-- RAW DATA follows --
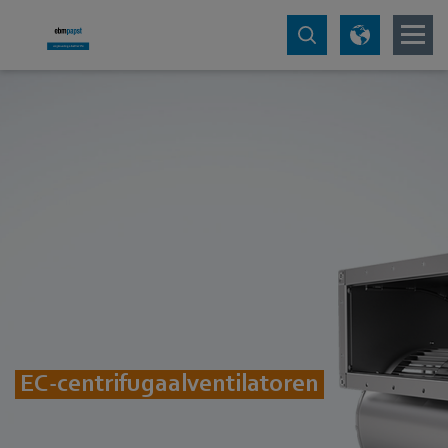
EC-centrifugaalventilatoren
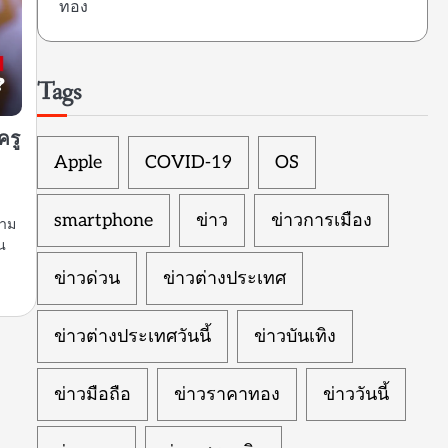
ทอง
Tags
ครู
Apple
COVID-19
OS
smartphone
ข่าว
ข่าวการเมือง
ถาม
น
ข่าวด่วน
ข่าวต่างประเทศ
ข่าวต่างประเทศวันนี้
ข่าวบันเทิง
ข่าวมือถือ
ข่าวราคาทอง
ข่าววันนี้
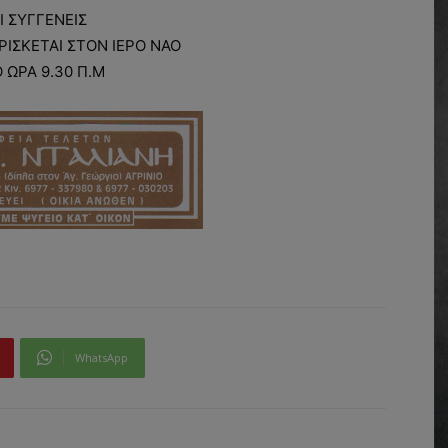
Ι ΣΥΓΓΕΝΕΙΣ
ΡΙΣΚΕΤΑΙ ΣΤΟΝ ΙΕΡΟ ΝΑΟ
 ΩΡΑ 9.30 Π.Μ
WhatsApp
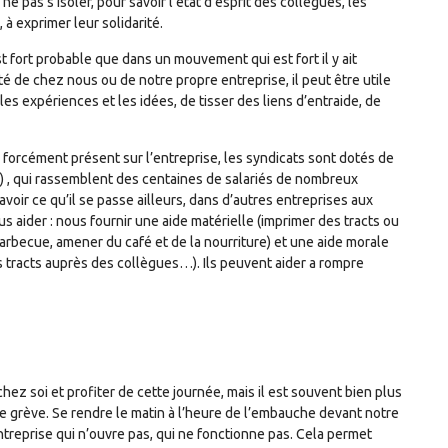
e pas s’isoler, pour savoir l’état d’esprit des collègues, les
, à exprimer leur solidarité.
st fort probable que dans un mouvement qui est fort il y ait
é de chez nous ou de notre propre entreprise, il peut être utile
les expériences et les idées, de tisser des liens d’entraide, de
 forcément présent sur l’entreprise, les syndicats sont dotés de
e) , qui rassemblent des centaines de salariés de nombreux
voir ce qu’il se passe ailleurs, dans d’autres entreprises aux
us aider : nous fournir une aide matérielle (imprimer des tracts ou
arbecue, amener du café et de la nourriture) et une aide morale
es tracts auprès des collègues…). Ils peuvent aider a rompre
chez soi et profiter de cette journée, mais il est souvent bien plus
re grève. Se rendre le matin à l’heure de l’embauche devant notre
entreprise qui n’ouvre pas, qui ne fonctionne pas. Cela permet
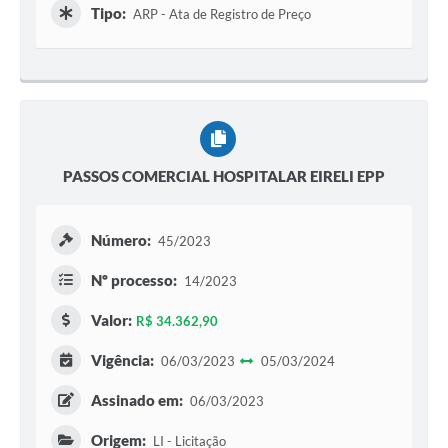
Tipo:
ARP - Ata de Registro de Preço
PASSOS COMERCIAL HOSPITALAR EIRELI EPP
Número:
45/2023
Nº processo:
14/2023
Valor:
R$ 34.362,90
Vigência:
06/03/2023
05/03/2024
Assinado em:
06/03/2023
Origem:
LI - Licitação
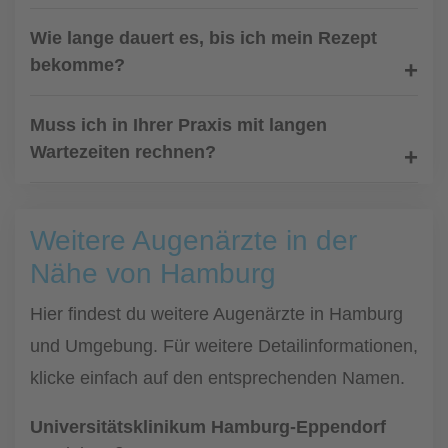
Wie lange dauert es, bis ich mein Rezept
bekomme?
Muss ich in Ihrer Praxis mit langen
Wartezeiten rechnen?
Weitere Augenärzte in der
Nähe von Hamburg
Hier findest du weitere Augenärzte in Hamburg
und Umgebung. Für weitere Detailinformationen,
klicke einfach auf den entsprechenden Namen.
Universitätsklinikum Hamburg-Eppendorf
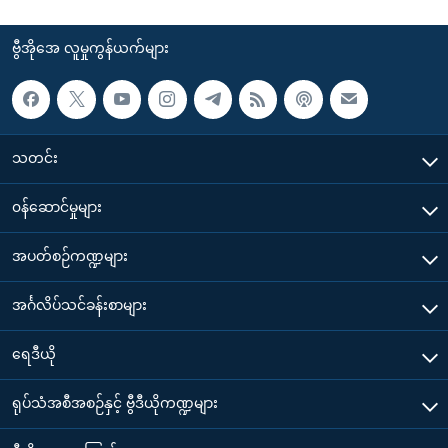
ဗွီအိုအေ လူမှုကွန်ယက်များ
သတင်း
၀န်ဆောင်မှုများ
အပတ်စဉ်ကဏ္ဍများ
အင်္ဂလိပ်သင်ခန်းစာများ
ရေဒီယို
ရုပ်သံအစီအစဉ်နှင့် ဗွီဒီယိုကဏ္ဍများ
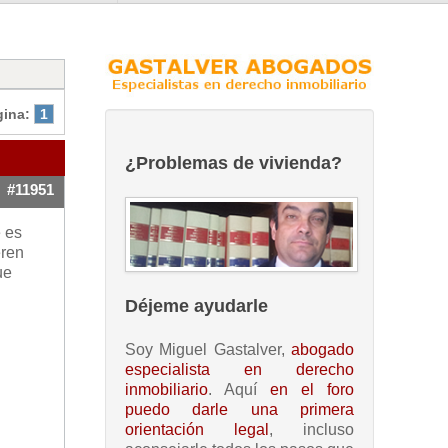
gina:
1
¿Problemas de vivienda?
#11951
 es
eren
ue
Déjeme ayudarle
Soy Miguel Gastalver,
abogado
especialista en derecho
inmobiliario
. Aquí
en el foro
puedo darle una primera
orientación legal
, incluso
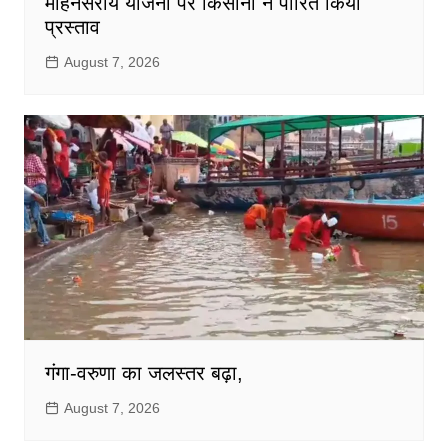
मोहनसराय योजना पर किसानों ने पारित किया
प्रस्ताव
August 7, 2026
गंगा-वरुणा का जलस्तर बढ़ा,
August 7, 2026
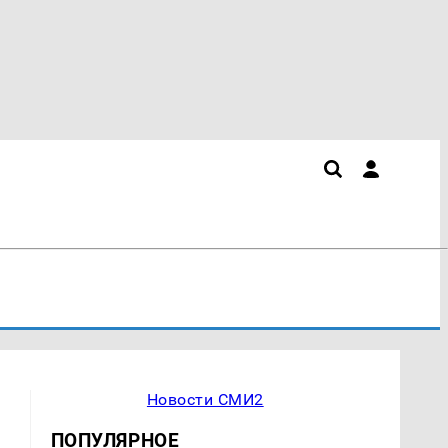
Новости СМИ2
ПОПУЛЯРНОЕ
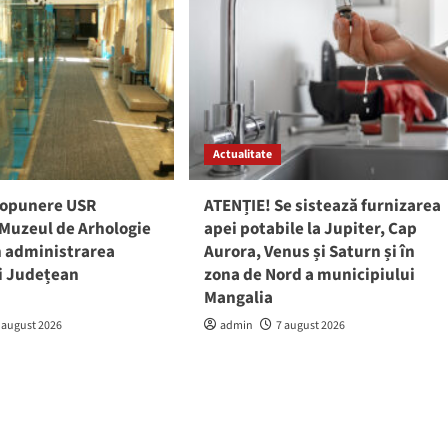
Actualitate
ropunere USR
ATENȚIE! Se sistează furnizarea
 Muzeul de Arhologie
apei potabile la Jupiter, Cap
în administrarea
Aurora, Venus și Saturn și în
ui Județean
zona de Nord a municipiului
a
Mangalia
 august 2026
admin
7 august 2026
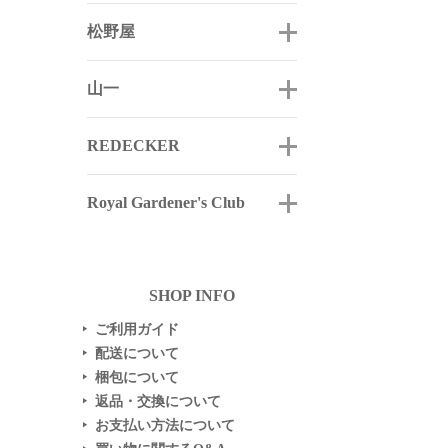
松野屋
山一
REDECKER
Royal Gardener's Club
SHOP INFO
ご利用ガイド
▶
配送について
▶
梱包について
▶
返品・交換について
▶
お支払い方法について
▶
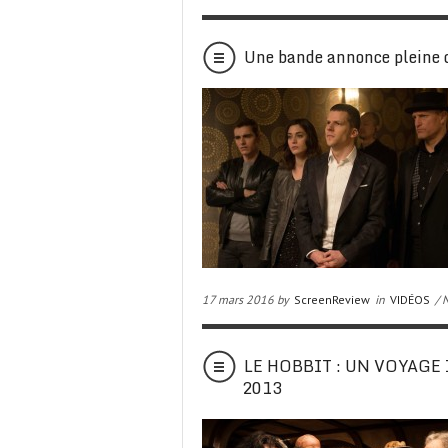
Une bande annonce pleine
17 mars 2016 by
ScreenReview
in
VIDÉOS
/ 
LE HOBBIT : UN VOYAGE IN
2013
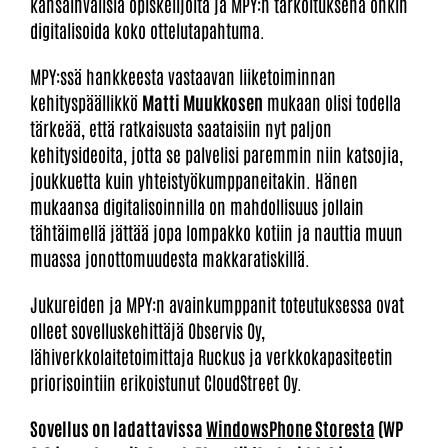
kansainvälisiä opiskelijoita ja MPY:n tarkoituksena onkin
digitalisoida koko ottelutapahtuma.
MPY:ssä hankkeesta vastaavan liiketoiminnan
kehityspäällikkö
Matti Muukkosen
mukaan olisi todella
tärkeää, että ratkaisusta saataisiin nyt paljon
kehitysideoita, jotta se palvelisi paremmin niin katsojia,
joukkuetta kuin yhteistyökumppaneitakin. Hänen
mukaansa digitalisoinnilla on mahdollisuus jollain
tähtäimellä jättää jopa lompakko kotiin ja nauttia muun
muassa jonottomuudesta makkaratiskillä.
Jukureiden ja MPY:n avainkumppanit toteutuksessa ovat
olleet sovelluskehittäjä Observis Oy,
lähiverkkolaitetoimittaja Ruckus ja verkkokapasiteetin
priorisointiin erikoistunut CloudStreet Oy.
Sovellus on ladattavissa
WindowsPhone Storesta
(WP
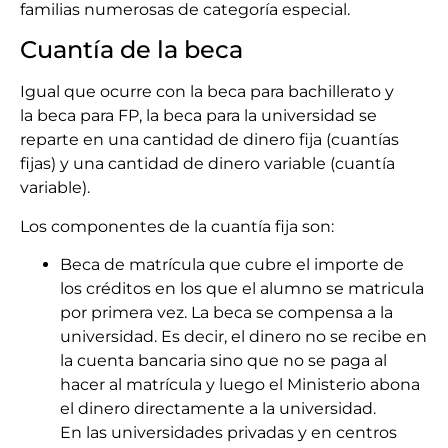
familias numerosas de categoría especial.
Cuantía de la beca
Igual que ocurre con la beca para bachillerato y
la beca para FP, la beca para la universidad se
reparte en una cantidad de dinero fija (cuantías
fijas) y una cantidad de dinero variable (cuantía
variable).
Los componentes de la cuantía fija son:
Beca de matrícula que cubre el importe de
los créditos en los que el alumno se matricula
por primera vez. La beca se compensa a la
universidad. Es decir, el dinero no se recibe en
la cuenta bancaria sino que no se paga al
hacer al matrícula y luego el Ministerio abona
el dinero directamente a la universidad.
En las universidades privadas y en centros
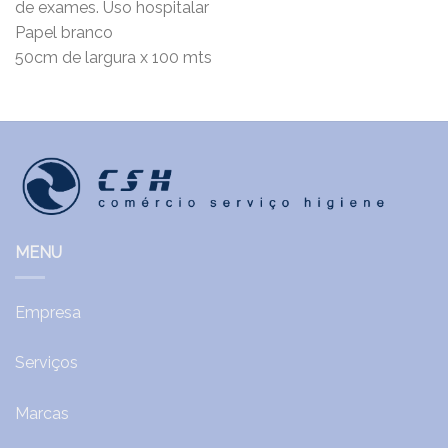
de exames. Uso hospitalar
Papel branco
50cm de largura x 100 mts
MENU
Empresa
Serviços
Marcas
-- RAW DATA concluded --
AIM OF THE TASK: Count the lines in the extracted records above that contain the string "tracts". Give only the number.

WRITTEN ANSWER: 2